The reason for this requirement is straightforward: audience members who stop to look at, or purchase from, an open vendor stand during an evacuation block the egress flow of other patrons attempting to exit. Covering merchandise, closing displays, and making every possible visual indication that the vendor is closed for business is essential to maintaining smooth, continuous crowd flow to safe areas. An open, lit vendor stand during an evacuation is a crowd attractor at precisely the moment when crowd movement to exits must be maximized (Event Safety Alliance, 2013).
This requirement means that vendors must be included in the event’s emergency communications chain and must receive and acknowledge the evacuation signal. The communication method — whether radio, public address, or designated personnel — must be established before the event and tested.
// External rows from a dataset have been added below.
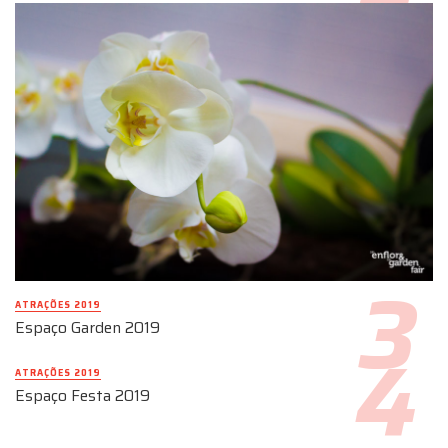
ATRAÇÕES 2019
Espaço Garden 2019
ATRAÇÕES 2019
Espaço Festa 2019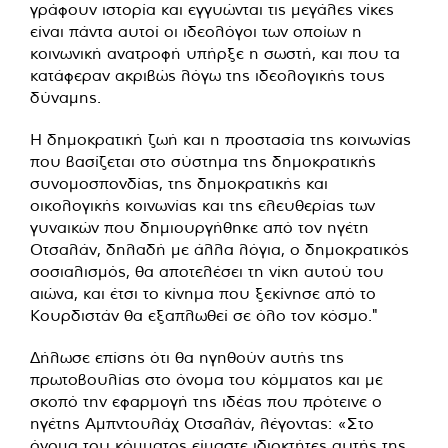
γράφουν ιστορία και εγγυώνται τις μεγάλες νίκες
είναι πάντα αυτοί οι ιδεολόγοι των οποίων η
κοινωνική ανατροφή υπήρξε η σωστή, και που τα
κατάφεραν ακριβώς λόγω της ιδεολογικής τους
δύναμης.
Η δημοκρατική ζωή και η προστασία της κοινωνίας
που βασίζεται στο σύστημα της δημοκρατικής
συνομοσπονδίας, της δημοκρατικής και
οικολογικής κοινωνίας και της ελευθερίας των
γυναικών που δημιουργήθηκε από τον ηγέτη
Οτσαλάν, δηλαδή με άλλα λόγια, ο δημοκρατικός
σοσιαλισμός, θα αποτελέσει τη νίκη αυτού του
αιώνα, και έτσι το κίνημα που ξεκίνησε από το
Κουρδιστάν θα εξαπλωθεί σε όλο τον κόσμο."
Δήλωσε επίσης ότι θα ηγηθούν αυτής της
πρωτοβουλίας στο όνομα του κόμματος και με
σκοπό την εφαρμογή της ιδέας που πρότεινε ο
ηγέτης Αμπντουλάχ Οτσαλάν, λέγοντας: «Στο
όνομα του κόμματος είμαστε ιδιοκτήτες αυτής της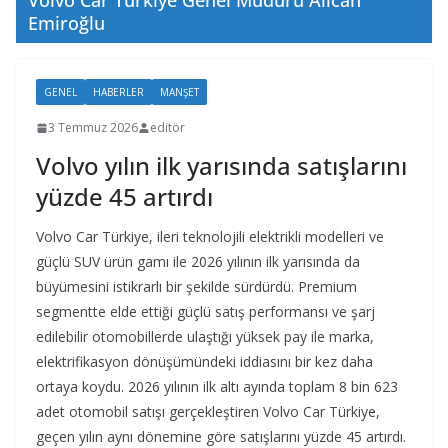
Volvo Car Türkiye Genel Müdürü Alican
Emiroğlu
GENEL
HABERLER
MANŞET
3 Temmuz 2026
editör
Volvo yılın ilk yarısında satışlarını
yüzde 45 artırdı
Volvo Car Türkiye, ileri teknolojili elektrikli modelleri ve
güçlü SUV ürün gamı ile 2026 yılının ilk yarısında da
büyümesini istikrarlı bir şekilde sürdürdü. Premium
segmentte elde ettiği güçlü satış performansı ve şarj
edilebilir otomobillerde ulaştığı yüksek pay ile marka,
elektrifikasyon dönüşümündeki iddiasını bir kez daha
ortaya koydu. 2026 yılının ilk altı ayında toplam 8 bin 623
adet otomobil satışı gerçekleştiren Volvo Car Türkiye,
geçen yılın aynı dönemine göre satışlarını yüzde 45 artırdı.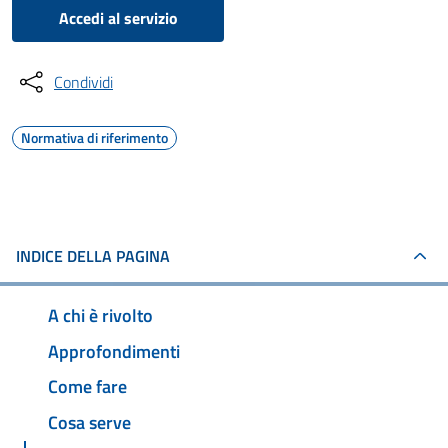
Accedi al servizio
Condividi
Normativa di riferimento
INDICE DELLA PAGINA
A chi è rivolto
Approfondimenti
Come fare
Cosa serve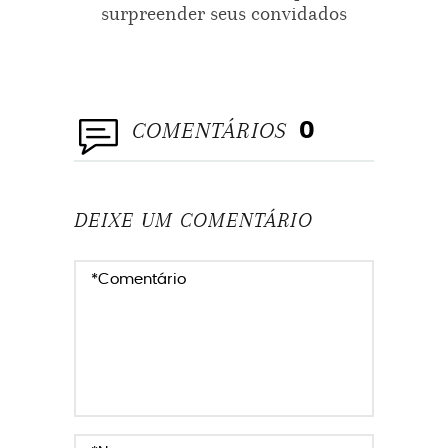
surpreender seus convidados
momen
MODELOSDEVESTIDODENOIVA
NOIVA
PROJETONOIVINHA
VESTIDOCURTO
VESTIDODENOIVA
COMENTÁRIOS
0
VESTIDODENOIVAEMSALVADOR
DEIXE UM COMENTÁRIO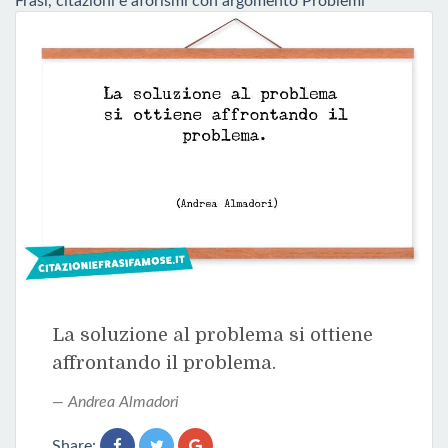
Frasi, citazioni e aforismi con argomento Problemi
La soluzione al problema si ottiene
affrontando il problema.
Andrea Almadori
Share: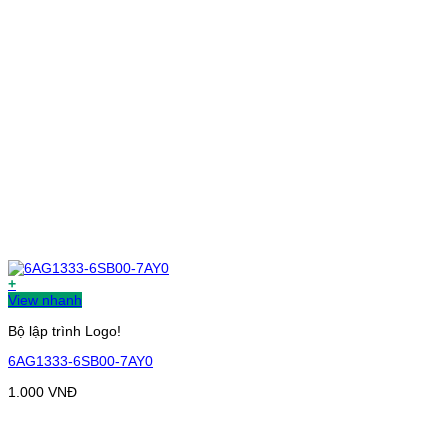
+
View nhanh
Bộ lập trình Logo!
6AG1333-6SB00-7AY0
1.000
VNĐ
Chapter 6 (Communications) of industry safety guidance provides the framework for this integration (Event Safety Alliance, 2013).
Conclusion
Merchandising operations at live events are a legitimate and significant component of event revenue, but they introduce safety considerations that must be addressed with the same systematic rigor applied to production and crowd management. The most consequential of these is the integration of vendors into the emergency communication chain, with specific instructions and protocols for the immediate cessation of operations during an evacuation. Events at which vendors remain open during emergencies because they were not included in emergency communications, or because their closure was not specifically planned, have experienced longer evacuation times and crowd flow disruptions that endangered audience members. Vendor emergency management is not an afterthought — it is a fundamental element of the event’s emergency action plan.